# New cars



## flyernut (Oct 31, 2010)

Received these gems in the mail today.. Both NOS, and never ran.


----------



## Mikeh49 (Sep 20, 2015)

Where did you find the NP observation?


----------



## daveh219 (Sep 16, 2012)

Posted today I would guess a week end show


----------



## Spence (Oct 15, 2015)

Hard to believe that they have never been run. Great find. :thumbsup:


----------



## flyernut (Oct 31, 2010)

Mikeh49 said:


> Where did you find the NP observation?


On ebay. A seller was selling a bunch of NP, MP, and WP cars, and this was in the mix. I paid a obscene price for it, but I now have the complete set of cars. I actually found another one at a hobby store, bought it, and the guy never came through with the car. I contacted him yesterday, and was promised a refund by next week.


----------



## flyernut (Oct 31, 2010)

Spence said:


> Hard to believe that they have never been run.

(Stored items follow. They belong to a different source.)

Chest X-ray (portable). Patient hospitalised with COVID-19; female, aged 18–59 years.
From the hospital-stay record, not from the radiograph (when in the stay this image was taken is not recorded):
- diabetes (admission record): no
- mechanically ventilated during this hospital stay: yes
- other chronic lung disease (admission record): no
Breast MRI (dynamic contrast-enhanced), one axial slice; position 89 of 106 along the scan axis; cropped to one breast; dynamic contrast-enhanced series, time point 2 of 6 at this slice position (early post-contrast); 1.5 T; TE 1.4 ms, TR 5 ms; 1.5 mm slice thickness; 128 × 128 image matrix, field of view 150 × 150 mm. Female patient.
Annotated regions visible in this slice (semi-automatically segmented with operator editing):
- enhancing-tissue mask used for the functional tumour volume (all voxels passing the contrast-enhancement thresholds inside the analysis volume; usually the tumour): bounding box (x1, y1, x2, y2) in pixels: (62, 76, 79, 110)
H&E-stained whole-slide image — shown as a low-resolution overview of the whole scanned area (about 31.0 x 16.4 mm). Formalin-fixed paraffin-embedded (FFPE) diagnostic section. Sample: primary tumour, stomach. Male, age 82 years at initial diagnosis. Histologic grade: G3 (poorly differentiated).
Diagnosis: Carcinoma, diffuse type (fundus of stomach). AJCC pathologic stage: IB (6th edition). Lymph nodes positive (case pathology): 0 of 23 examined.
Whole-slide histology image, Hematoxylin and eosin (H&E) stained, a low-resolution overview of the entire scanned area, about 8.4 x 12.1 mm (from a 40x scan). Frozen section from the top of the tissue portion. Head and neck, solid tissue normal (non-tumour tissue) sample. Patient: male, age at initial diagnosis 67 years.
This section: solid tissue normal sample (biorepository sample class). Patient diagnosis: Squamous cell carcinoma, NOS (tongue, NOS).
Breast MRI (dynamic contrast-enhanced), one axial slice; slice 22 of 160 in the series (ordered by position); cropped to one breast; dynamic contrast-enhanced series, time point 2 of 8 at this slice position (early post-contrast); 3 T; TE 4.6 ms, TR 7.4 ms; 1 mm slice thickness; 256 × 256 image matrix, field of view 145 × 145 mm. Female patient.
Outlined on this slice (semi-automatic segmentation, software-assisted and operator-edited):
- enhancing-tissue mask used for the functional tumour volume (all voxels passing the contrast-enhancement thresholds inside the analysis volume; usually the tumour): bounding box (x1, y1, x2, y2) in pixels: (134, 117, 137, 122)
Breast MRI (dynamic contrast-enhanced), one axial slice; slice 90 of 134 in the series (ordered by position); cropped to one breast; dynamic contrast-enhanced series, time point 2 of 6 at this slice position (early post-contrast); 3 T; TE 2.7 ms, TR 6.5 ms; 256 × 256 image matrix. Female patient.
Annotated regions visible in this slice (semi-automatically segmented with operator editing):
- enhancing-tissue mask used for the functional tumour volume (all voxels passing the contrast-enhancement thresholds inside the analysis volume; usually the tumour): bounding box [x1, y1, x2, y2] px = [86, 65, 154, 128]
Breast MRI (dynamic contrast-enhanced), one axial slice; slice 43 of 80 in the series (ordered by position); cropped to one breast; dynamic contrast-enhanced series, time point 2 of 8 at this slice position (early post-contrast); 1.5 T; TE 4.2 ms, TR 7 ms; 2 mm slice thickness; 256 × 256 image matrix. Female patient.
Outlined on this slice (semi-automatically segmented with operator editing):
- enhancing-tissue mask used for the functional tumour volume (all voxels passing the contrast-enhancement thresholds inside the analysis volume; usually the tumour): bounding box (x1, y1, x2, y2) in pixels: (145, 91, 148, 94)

Great find. :thumbsup:


The wheels do not show any signs of run time, and the cars are flawless.


----------



## AmFlyer (Mar 16, 2012)

That is a nice car in the OB. I bought the diner, sleeper and extra coach years ago but never bought a new observation because I have an original 1956 set. Now I think I should have bought the observation as well.


----------



## flyernut (Oct 31, 2010)

AmFlyer said:


> That is a nice car in the OB. I bought the diner, sleeper and extra coach years ago but never bought a new observation because I have an original 1956 set. Now I think I should have bought the observation as well.


The ob cars are the hardest to find, and I jumped on this MP ob car considering all the problems I had with finding the NP ob car.


----------



## lears2005 (Feb 26, 2010)

Very nice cars flyernut


----------